ブワリと体全体が風に押される感覚と、足元が消えたと認識した時には、見慣れた和室では無く空の真上で。
とどのつまり、強制的に転移させられていた。
「ア゛ーッ!!」
余りに唐突過ぎて、翼を出しそびれた俺は、落下した……。
落ちたのが汚い川で、その後、数で勝負して来るタイプの弱い魔物に襲われ、通りすがりの糞ガキに汚物を投げられつつも、何とか辿り着いた目当ての屋敷━━社家は確かにバタバタしていた。
明らかにボロボロで、馬鹿正直に『彩雲様の側近です』と言っても信じてもらえるか怪しい状態だったのに、「暇なら手伝っとくれー!」と面接無しで働かされるくらいに。
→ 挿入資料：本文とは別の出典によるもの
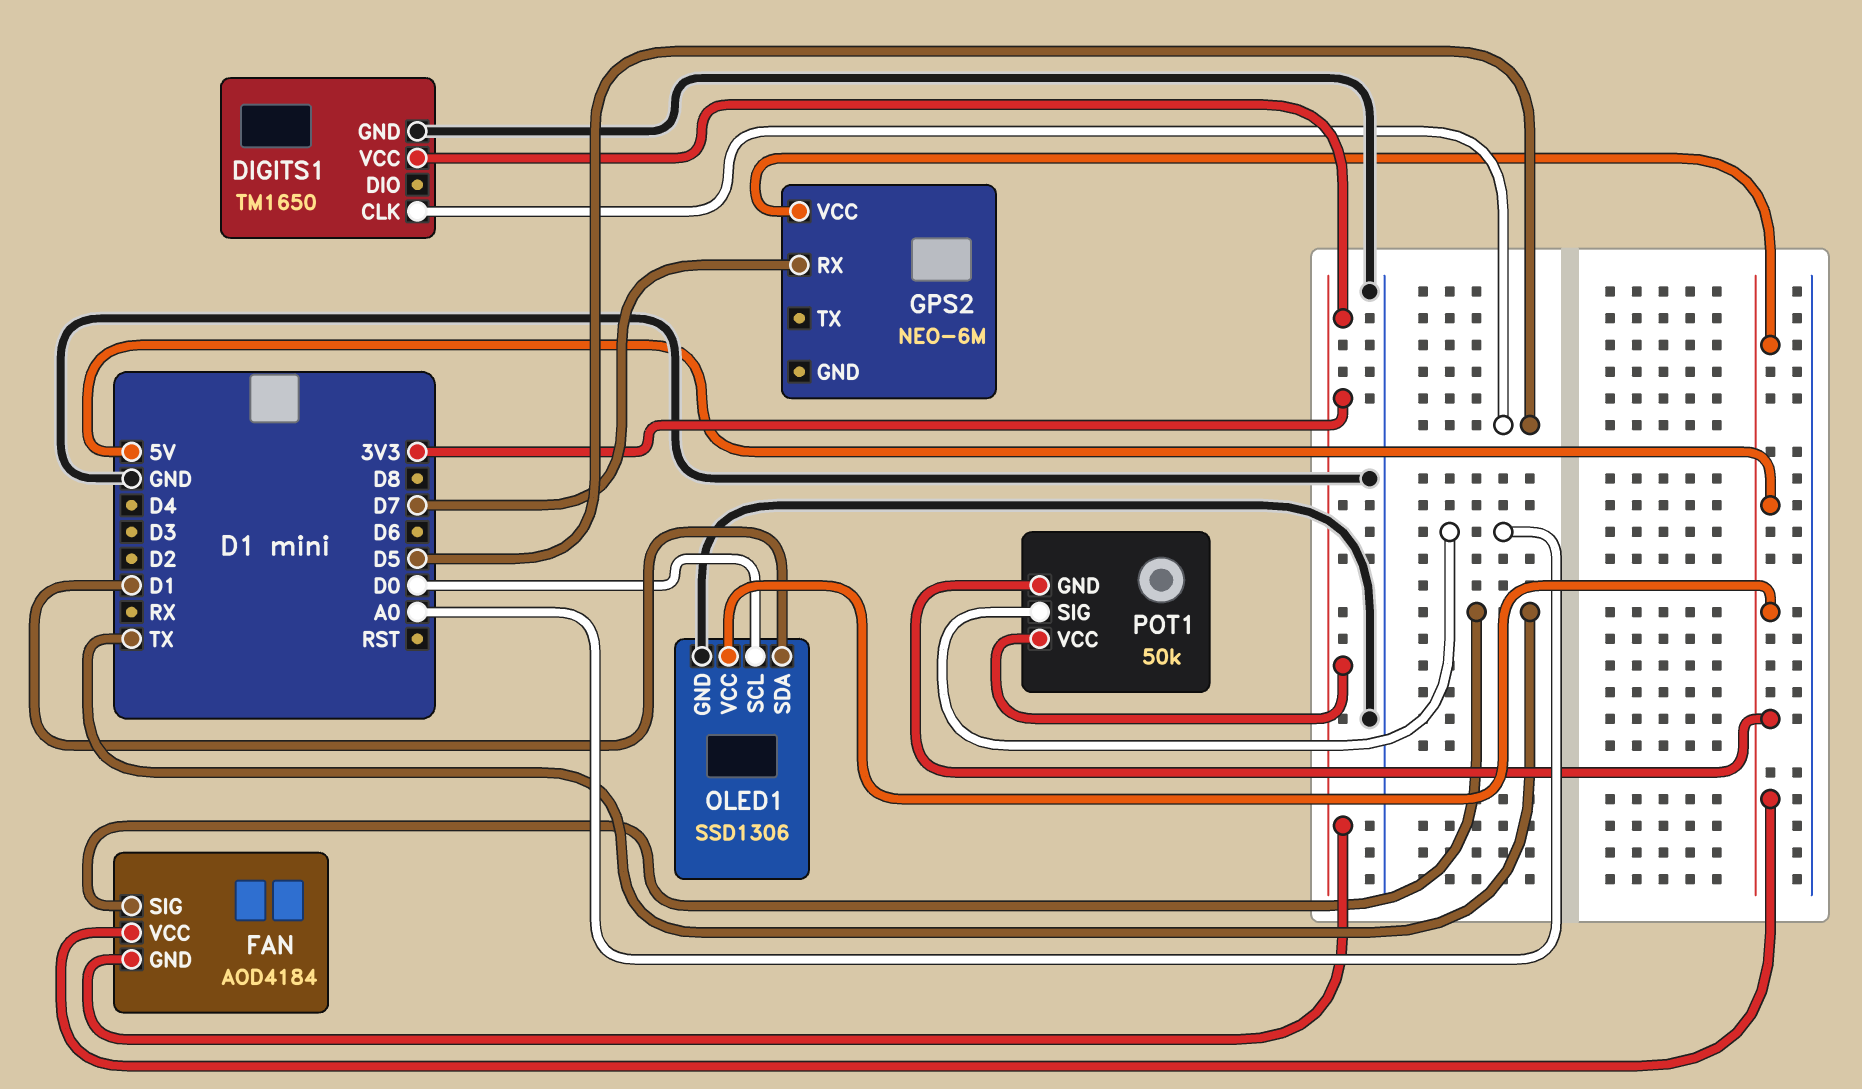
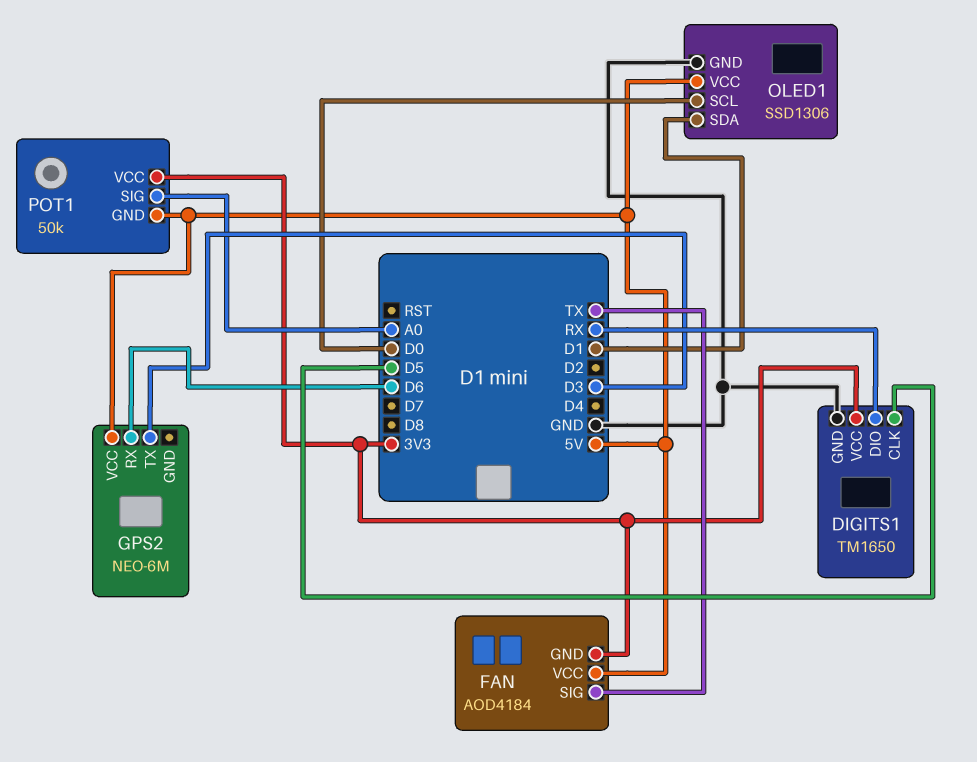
DIGITS1 pin DIO: none -> RX
GPS2 pin RX: D7 -> D6
GPS2 pin TX: none -> D3

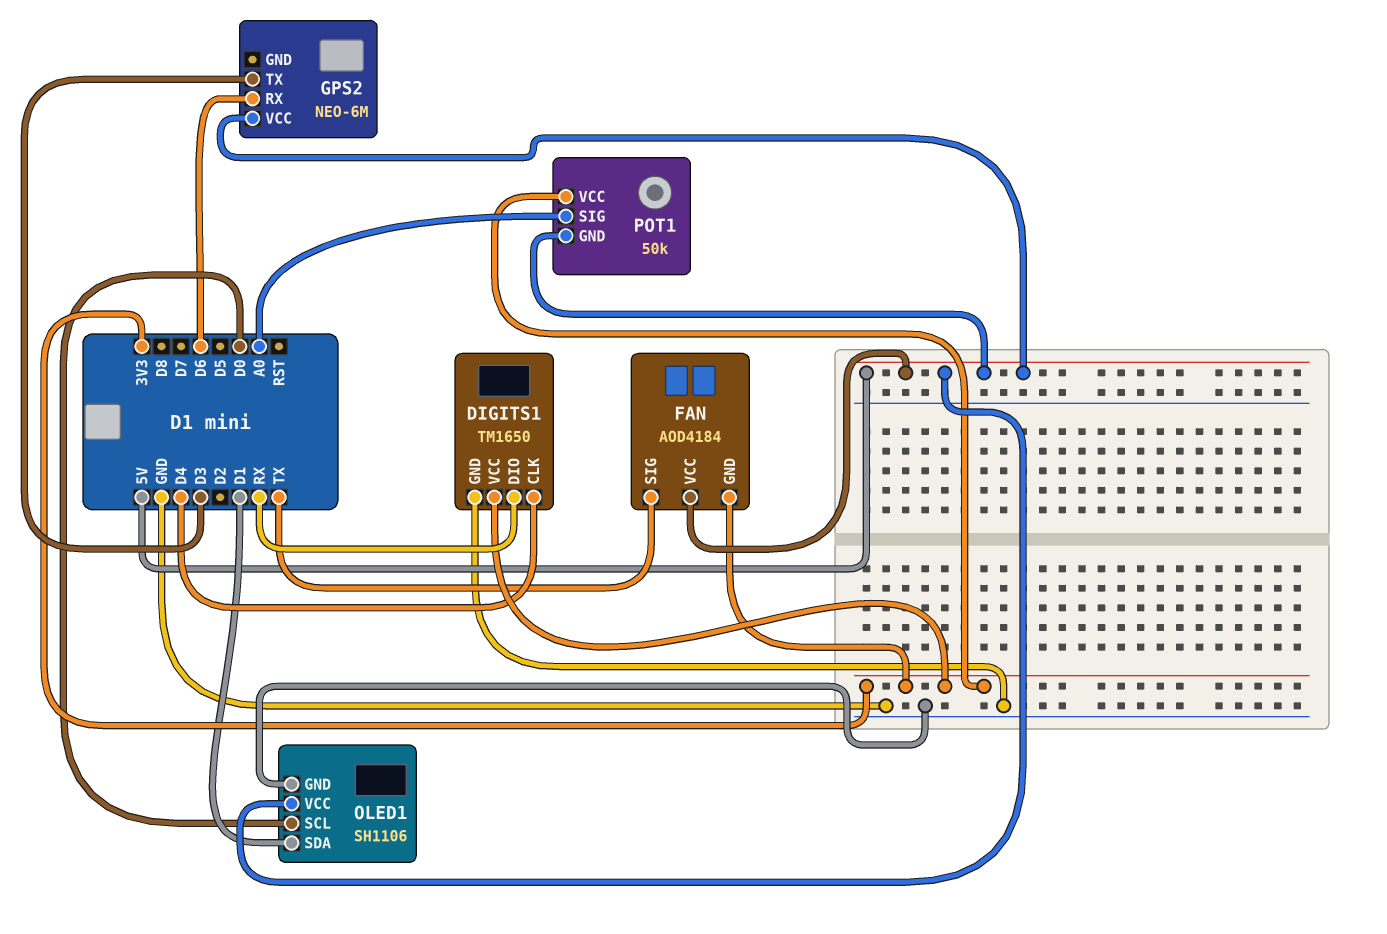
DIGITS1 pin CLK: D5 -> D4
OLED1: SSD1306 -> SH1106

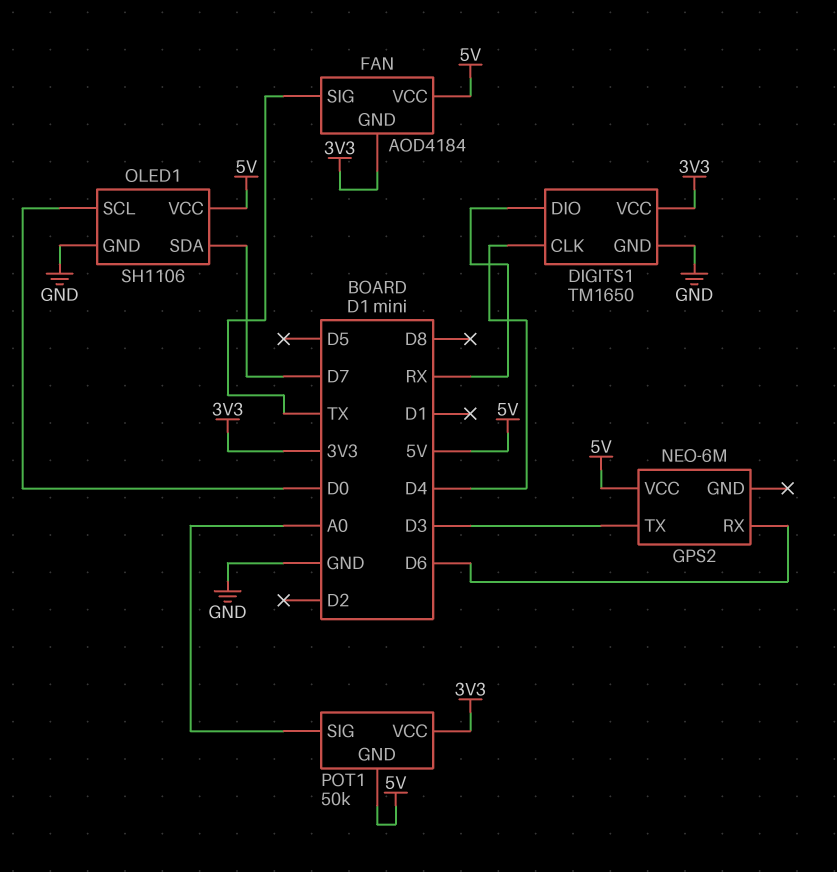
OLED1 pin SDA: D1 -> D7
2日目にして漸く「ばっちぃ子だね! つかアンタ誰だい?」と、食堂のおばちゃんに気付かれた訳だが、川に落ちた所からの話に同情され、それまでの働きぶりを評価され、潜入は続行となった。話終わったら、オカズの小鉢が二つ、他の人達より多かった。
おばちゃん好キ。
その夜だった。やっぱり変だと俺は思ったのだ。
『お嬢様が嫁入りされる』
『お嬢様のお衣装は……』
『ようやくお嬢様が解放される』
『我らも安泰だ』
『喜ばしい事だ』
これは、社家の当主や奥方にピッタリついてる使用人達の口から聞いた主な言葉である。
おい、ここは分家のお嬢様の嫁ぎ先だろう、お嬢様の旦那は? お前等の若様はどうしたんだよ?
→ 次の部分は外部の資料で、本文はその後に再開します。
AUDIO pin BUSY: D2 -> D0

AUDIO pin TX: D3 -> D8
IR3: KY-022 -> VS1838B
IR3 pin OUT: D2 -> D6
口に出すのも憚られる穀潰しドラ息子なのかとも思ったが、聞いたセリフの中の『解放される』が違和感の塊だ。しかも、俺が元々知ってた情報では、此処の若様に嫁が嫁いでくるの、再来月なんだよな。でも此処の連中、式は数日以内とか言ってるの……何でだよ?
そういう訳で夜中、こっそりと屋敷の中を見回った。
そしたら、まぁ……なんか変な隠し部屋見つけて? 嫌な予感しかしない絵巻物見つけて? 本棚漁ってみたら上から桐箱が降ってきて? 中身を見たら、古〜い日記帳が数冊。几帳面な奴だったのか、名前が書いてある。社……誠志郎? 誰だ??
開いてみた。
『彼女が愛おしい。彼女が愛おしい。彼女が愛おしい。彼女が愛おしい。彼女が愛おしい。彼女が愛おしい。
手に入らないなら、食べ━━━━』
ヒィ! 怪文書!!
ちびりそうになったので、一旦外に出た。
ガッツリ……屋敷の塀を越えようとしている女と出会ったのは、その時だ。
珊瑚色の髪に同色の耳。そして白い尻尾という特徴を見て、長〜〜いため息が出てしまった。使用人では無い。この家の狛犬一族の特徴である。
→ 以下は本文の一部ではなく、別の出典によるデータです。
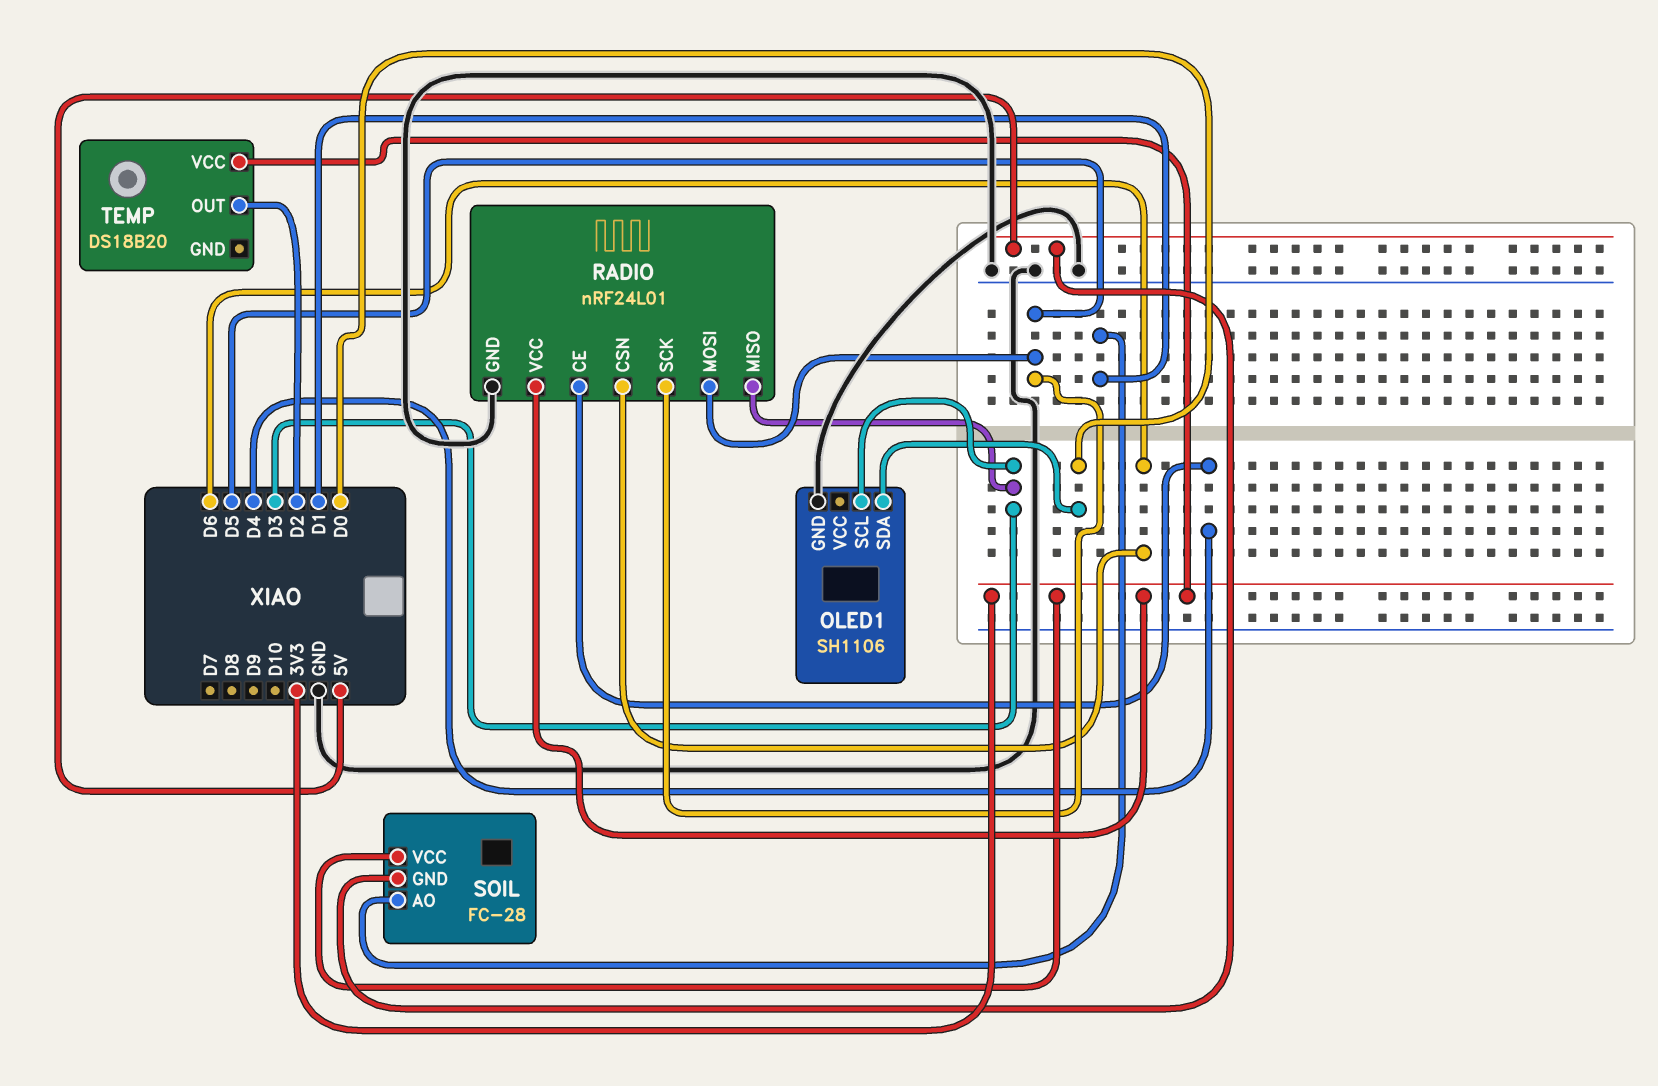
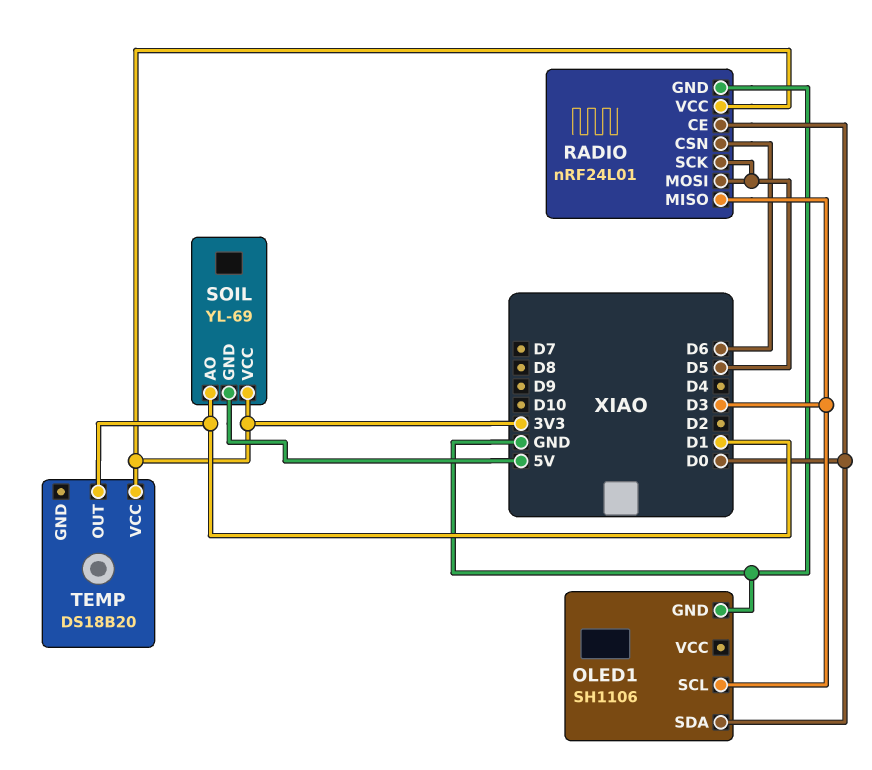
RADIO pin CE: D4 -> D0
SOIL: FC-28 -> YL-69
TEMP pin OUT: D2 -> D1

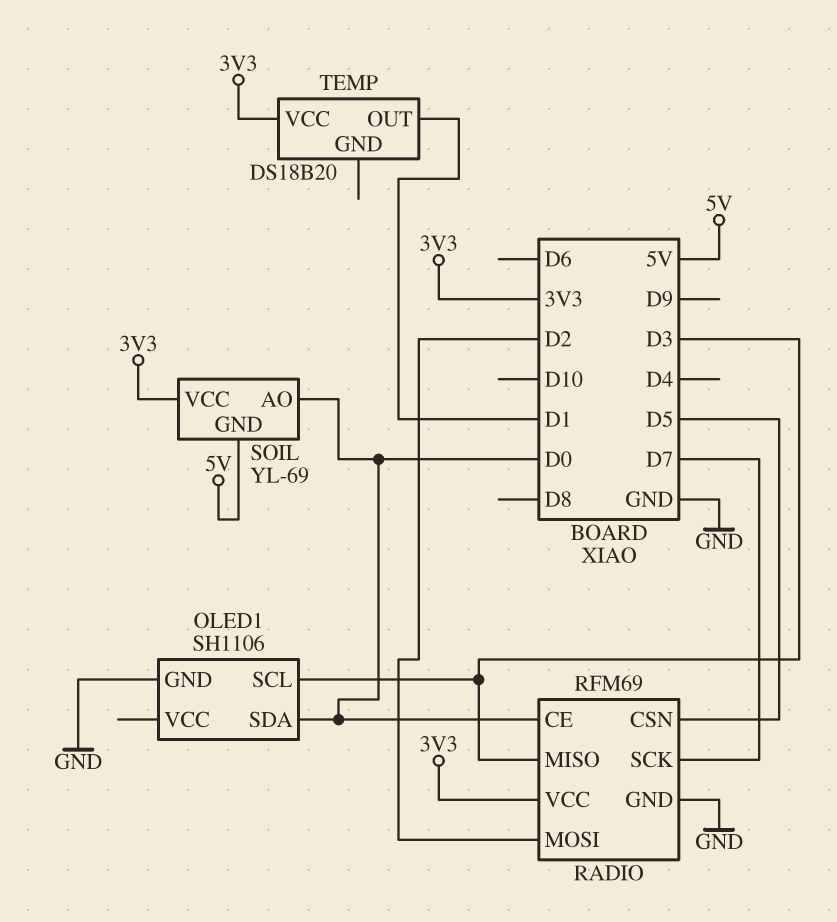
RADIO: nRF24L01 -> RFM69
RADIO pin CSN: D6 -> D5
RADIO pin MOSI: D5 -> D2
RADIO pin SCK: D5 -> D7
SOIL pin AO: D1 -> D0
「……っかしぃなぁ? この家の娘は何年も前に死んでるはずなんだが?」
「み、見なかった事に━━」
「何をしている!」
やっべ! と思った時にはもう遅かった。
狛犬の家の当主と側近達に囲まれていて、目の前の女の顔が恐怖に染まるのを、確かに見た。
「やはり逃げるつもりだったか……地下に繋いでおけ」
「御意」
「嫌! 絶対に嫌! 止めてったら━━━━!!」
何番煎じですか? と問いたくなるような、美人が悪者(多分)に捕まる場面に、俺は辟易する。どうせこの後はお約束の展開でしょ? 俺も捕まえるんでしょ。
「ソイツも繋いでおけ。髪型が気に入らん」
「畏まりました」
「いや理由それ!?」
拙い現場に出会したのが理由じゃ無く!? 髪なのか!? この髪のせいなのか!? って変なとこ触んなスケベ野郎!